*Exercises to complete:*
1: Using the PCRE notes on Perl differences, answer these:
(a) Which Perl version are the differences described with respect to?
(b) What escape sequence can represent a binary zero in a pattern?
(c) Which Perl assertion is not supported because it is not relevant to single pattern matches?
2: Extract the stretch of the rows from their start through the line containing "v(-22.23, 15.88) *", copying every line exactly.

*Page extract:*
==*==

|
Perl Differences
The differences described here are with respect to Perl 5.005.
-
By default, a whitespace character is any character that
the C library function isspace() recognizes, though it is
possible to compile PCRE with alternative character type
tables. Normally isspace() matches space, formfeed, newline,
carriage return, horizontal tab, and vertical tab. Perl 5 no
longer includes vertical tab in its set of whitespace characters.
The \v escape that was in the Perl documentation for
a long time was never in fact recognized. However, the character
itself was treated as whitespace at least up to 5.002.
In 5.004 and 5.005 it does not match \s.
-
PCRE does not allow repeat quantifiers on lookahead
assertions. Perl permits them, but they do not mean what you
might think. For example, (?!a){3} does not assert that the
next three characters are not "a". It just asserts that the
next character is not "a" three times.
-
Capturing subpatterns that occur inside negative
lookahead assertions are counted, but their entries in the
offsets vector are never set. Perl sets its numerical
variables from any such patterns that are matched before the
assertion fails to match something (thereby succeeding), but
only if the negative lookahead assertion contains just one
branch.
-
Though binary zero characters are supported in the subject string,
they are not allowed in a pattern string because it is passed as a
normal C string, terminated by zero. The escape sequence "\x00" can
be used in the pattern to represent a binary zero.
-
The following Perl escape sequences are not supported:
\l, \u, \L, \U. In fact these are implemented by
Perl's general string-handling and are not part of its
pattern matching engine.
-
The Perl \G assertion is not supported as it is not
relevant to single pattern matches.
-
Fairly obviously, PCRE does not support the (?{code}) and (??{code})
construction. However, there is support for recursive patterns.

==*==

*Entries supplied:*

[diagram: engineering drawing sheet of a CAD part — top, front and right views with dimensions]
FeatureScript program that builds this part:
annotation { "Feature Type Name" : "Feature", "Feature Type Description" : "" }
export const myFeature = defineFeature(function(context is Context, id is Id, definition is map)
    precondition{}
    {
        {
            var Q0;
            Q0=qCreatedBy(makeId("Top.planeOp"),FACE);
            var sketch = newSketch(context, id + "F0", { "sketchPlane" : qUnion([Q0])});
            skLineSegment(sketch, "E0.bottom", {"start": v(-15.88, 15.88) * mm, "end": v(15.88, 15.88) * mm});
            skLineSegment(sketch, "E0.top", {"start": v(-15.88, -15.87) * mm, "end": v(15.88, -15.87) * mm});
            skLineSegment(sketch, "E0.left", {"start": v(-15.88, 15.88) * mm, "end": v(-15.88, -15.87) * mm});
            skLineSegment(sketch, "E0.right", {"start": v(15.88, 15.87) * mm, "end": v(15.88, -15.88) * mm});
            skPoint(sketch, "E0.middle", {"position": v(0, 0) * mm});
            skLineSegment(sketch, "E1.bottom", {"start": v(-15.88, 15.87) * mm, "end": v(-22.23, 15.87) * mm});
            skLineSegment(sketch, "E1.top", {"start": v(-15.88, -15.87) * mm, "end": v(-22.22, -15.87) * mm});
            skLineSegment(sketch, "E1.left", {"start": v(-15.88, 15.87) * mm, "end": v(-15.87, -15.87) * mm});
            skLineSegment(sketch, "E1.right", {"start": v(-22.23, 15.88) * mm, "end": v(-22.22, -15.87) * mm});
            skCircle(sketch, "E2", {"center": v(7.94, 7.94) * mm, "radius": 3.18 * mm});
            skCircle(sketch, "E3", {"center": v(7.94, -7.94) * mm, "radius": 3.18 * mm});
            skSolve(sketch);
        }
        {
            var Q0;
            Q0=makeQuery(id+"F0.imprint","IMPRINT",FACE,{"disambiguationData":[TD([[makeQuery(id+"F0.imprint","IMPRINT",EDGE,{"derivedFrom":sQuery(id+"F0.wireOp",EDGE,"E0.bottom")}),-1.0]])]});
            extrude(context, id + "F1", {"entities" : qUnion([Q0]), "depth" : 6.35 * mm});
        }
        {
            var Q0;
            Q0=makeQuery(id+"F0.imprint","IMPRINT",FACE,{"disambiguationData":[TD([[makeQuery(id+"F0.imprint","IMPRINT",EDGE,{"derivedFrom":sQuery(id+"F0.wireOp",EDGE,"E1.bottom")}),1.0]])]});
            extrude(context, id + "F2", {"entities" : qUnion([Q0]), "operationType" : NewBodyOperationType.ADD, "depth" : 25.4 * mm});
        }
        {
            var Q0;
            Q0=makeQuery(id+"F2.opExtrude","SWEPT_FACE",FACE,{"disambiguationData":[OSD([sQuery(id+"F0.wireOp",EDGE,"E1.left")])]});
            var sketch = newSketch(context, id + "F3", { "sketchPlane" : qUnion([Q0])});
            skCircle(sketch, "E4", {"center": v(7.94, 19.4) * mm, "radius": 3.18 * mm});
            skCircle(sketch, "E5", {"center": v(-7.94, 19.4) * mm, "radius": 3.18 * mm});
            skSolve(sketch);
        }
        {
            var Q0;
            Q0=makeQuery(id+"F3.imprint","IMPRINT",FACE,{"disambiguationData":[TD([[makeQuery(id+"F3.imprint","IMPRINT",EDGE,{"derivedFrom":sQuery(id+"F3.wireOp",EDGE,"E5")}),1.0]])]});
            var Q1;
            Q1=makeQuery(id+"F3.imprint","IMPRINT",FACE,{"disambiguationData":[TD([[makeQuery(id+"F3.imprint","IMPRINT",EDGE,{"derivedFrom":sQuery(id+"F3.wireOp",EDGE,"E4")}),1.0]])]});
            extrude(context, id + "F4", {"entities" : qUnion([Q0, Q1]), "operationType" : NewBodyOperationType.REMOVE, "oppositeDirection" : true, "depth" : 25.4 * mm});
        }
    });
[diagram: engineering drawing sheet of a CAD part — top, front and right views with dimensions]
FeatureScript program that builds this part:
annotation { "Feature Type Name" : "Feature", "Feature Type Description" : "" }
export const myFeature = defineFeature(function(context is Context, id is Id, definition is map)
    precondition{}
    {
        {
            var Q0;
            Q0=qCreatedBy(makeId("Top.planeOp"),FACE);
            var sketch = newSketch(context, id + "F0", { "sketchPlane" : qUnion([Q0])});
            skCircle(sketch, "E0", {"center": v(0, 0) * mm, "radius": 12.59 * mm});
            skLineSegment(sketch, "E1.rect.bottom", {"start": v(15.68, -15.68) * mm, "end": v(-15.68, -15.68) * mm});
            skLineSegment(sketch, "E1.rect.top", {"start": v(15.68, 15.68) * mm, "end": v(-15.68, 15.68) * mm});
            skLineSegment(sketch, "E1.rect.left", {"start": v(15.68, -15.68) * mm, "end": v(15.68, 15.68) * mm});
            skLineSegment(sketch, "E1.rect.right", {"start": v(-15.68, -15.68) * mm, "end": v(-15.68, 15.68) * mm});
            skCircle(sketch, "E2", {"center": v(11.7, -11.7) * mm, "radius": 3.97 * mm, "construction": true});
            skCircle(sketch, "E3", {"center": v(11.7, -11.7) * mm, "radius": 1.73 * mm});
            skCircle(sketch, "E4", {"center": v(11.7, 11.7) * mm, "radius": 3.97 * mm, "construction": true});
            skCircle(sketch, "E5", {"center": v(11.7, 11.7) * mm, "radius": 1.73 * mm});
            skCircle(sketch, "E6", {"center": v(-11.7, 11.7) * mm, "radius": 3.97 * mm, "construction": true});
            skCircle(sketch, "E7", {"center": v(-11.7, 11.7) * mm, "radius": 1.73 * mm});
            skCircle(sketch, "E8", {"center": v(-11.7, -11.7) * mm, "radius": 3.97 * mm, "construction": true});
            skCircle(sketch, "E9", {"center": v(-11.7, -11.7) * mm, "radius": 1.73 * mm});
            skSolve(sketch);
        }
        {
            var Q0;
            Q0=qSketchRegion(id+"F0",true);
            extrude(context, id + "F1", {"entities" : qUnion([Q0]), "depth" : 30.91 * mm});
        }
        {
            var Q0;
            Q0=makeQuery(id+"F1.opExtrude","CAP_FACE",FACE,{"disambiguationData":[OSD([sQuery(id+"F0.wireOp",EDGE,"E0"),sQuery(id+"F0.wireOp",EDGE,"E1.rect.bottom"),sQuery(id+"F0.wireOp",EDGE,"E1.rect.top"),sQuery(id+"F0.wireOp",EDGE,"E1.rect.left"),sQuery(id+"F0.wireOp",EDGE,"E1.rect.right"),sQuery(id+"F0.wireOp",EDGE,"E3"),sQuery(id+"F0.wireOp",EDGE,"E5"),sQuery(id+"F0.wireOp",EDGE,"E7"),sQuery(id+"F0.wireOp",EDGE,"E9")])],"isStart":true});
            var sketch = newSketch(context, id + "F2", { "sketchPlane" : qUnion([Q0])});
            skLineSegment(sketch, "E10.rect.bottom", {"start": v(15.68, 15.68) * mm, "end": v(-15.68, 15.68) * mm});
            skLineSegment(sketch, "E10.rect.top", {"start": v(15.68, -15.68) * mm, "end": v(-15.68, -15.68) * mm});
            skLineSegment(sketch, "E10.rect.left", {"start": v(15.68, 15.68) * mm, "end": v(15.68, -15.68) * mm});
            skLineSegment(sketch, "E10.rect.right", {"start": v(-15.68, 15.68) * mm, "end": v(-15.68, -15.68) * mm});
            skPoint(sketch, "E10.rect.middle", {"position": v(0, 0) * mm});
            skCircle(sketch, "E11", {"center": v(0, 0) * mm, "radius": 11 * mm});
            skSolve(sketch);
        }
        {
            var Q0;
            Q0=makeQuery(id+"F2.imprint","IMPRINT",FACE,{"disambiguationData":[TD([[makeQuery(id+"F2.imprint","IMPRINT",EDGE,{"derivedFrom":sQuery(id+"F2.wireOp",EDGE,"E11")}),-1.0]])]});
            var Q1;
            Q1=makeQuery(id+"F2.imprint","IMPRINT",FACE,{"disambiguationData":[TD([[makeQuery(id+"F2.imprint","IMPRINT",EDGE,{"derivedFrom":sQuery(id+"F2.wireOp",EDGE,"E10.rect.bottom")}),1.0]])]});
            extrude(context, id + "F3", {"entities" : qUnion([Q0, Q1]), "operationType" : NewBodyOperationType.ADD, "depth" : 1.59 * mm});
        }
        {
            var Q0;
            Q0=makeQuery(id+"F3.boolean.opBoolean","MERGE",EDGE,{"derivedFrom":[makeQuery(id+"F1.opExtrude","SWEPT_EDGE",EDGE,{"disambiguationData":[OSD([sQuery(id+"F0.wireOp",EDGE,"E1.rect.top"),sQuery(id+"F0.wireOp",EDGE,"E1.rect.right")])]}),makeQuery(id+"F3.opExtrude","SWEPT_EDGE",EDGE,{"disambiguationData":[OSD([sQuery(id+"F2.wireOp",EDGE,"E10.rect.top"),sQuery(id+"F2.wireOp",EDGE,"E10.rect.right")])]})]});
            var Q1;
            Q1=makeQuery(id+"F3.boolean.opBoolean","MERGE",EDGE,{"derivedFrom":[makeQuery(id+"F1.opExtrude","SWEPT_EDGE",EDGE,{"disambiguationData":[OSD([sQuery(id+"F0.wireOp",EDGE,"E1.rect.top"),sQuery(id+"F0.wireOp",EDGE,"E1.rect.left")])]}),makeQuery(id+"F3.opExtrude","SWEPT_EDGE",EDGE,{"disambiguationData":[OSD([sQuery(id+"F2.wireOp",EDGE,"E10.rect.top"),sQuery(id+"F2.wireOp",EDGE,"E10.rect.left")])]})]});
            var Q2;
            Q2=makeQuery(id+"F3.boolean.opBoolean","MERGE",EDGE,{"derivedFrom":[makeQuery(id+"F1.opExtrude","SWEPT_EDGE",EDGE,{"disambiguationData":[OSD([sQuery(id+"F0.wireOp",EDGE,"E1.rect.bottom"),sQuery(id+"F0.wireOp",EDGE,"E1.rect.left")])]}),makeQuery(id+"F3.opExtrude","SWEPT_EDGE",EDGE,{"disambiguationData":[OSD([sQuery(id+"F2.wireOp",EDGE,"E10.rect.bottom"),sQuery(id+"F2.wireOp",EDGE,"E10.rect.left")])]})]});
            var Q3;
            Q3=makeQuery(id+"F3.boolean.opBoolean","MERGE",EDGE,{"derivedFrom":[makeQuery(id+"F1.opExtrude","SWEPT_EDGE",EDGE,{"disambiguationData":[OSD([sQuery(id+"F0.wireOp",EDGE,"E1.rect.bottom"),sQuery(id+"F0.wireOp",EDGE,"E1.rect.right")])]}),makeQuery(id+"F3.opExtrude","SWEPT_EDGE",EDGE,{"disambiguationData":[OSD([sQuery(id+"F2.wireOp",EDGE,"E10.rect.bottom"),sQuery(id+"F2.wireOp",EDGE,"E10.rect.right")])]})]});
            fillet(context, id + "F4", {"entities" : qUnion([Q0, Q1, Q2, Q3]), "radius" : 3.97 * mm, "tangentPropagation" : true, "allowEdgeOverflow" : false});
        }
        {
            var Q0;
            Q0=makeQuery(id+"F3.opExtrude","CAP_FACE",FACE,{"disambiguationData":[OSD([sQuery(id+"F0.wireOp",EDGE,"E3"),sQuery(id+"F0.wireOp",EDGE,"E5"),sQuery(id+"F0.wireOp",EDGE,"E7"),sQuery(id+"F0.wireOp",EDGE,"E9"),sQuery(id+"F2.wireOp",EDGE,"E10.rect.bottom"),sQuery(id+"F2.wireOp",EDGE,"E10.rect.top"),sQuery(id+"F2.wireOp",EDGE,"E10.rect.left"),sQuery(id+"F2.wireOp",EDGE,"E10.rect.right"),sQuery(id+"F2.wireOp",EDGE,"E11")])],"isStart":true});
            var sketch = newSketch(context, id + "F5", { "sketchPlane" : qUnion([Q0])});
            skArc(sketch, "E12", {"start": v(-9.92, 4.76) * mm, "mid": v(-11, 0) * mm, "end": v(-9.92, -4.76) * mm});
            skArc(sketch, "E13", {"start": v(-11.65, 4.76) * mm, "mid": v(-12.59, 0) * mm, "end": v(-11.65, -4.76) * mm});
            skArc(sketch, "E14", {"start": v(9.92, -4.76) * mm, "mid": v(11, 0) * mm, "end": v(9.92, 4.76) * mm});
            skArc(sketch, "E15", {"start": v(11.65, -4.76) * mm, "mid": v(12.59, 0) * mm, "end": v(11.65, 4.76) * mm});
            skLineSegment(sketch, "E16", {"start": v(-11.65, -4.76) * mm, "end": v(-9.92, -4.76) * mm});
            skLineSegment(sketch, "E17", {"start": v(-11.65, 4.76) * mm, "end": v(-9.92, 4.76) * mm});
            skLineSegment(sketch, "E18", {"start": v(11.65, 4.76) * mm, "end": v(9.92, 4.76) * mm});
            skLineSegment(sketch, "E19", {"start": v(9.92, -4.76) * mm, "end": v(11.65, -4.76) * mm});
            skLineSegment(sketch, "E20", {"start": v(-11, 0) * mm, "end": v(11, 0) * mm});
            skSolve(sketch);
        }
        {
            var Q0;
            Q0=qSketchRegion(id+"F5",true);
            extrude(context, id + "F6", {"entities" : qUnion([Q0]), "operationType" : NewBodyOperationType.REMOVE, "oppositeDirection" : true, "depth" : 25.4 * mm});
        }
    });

==*==

*The replies:*
1:
(a) Perl 5.005
(b) "\x00"
(c) The \G assertion

2:
[diagram: engineering drawing sheet of a CAD part — top, front and right views with dimensions]
FeatureScript program that builds this part:
annotation { "Feature Type Name" : "Feature", "Feature Type Description" : "" }
export const myFeature = defineFeature(function(context is Context, id is Id, definition is map)
    precondition{}
    {
        {
            var Q0;
            Q0=qCreatedBy(makeId("Top.planeOp"),FACE);
            var sketch = newSketch(context, id + "F0", { "sketchPlane" : qUnion([Q0])});
            skLineSegment(sketch, "E0.bottom", {"start": v(-15.88, 15.88) * mm, "end": v(15.88, 15.88) * mm});
            skLineSegment(sketch, "E0.top", {"start": v(-15.88, -15.87) * mm, "end": v(15.88, -15.87) * mm});
            skLineSegment(sketch, "E0.left", {"start": v(-15.88, 15.88) * mm, "end": v(-15.88, -15.87) * mm});
            skLineSegment(sketch, "E0.right", {"start": v(15.88, 15.87) * mm, "end": v(15.88, -15.88) * mm});
            skPoint(sketch, "E0.middle", {"position": v(0, 0) * mm});
            skLineSegment(sketch, "E1.bottom", {"start": v(-15.88, 15.87) * mm, "end": v(-22.23, 15.87) * mm});
            skLineSegment(sketch, "E1.top", {"start": v(-15.88, -15.87) * mm, "end": v(-22.22, -15.87) * mm});
            skLineSegment(sketch, "E1.left", {"start": v(-15.88, 15.87) * mm, "end": v(-15.87, -15.87) * mm});
            skLineSegment(sketch, "E1.right", {"start": v(-22.23, 15.88) * mm, "end": v(-22.22, -15.87) * mm});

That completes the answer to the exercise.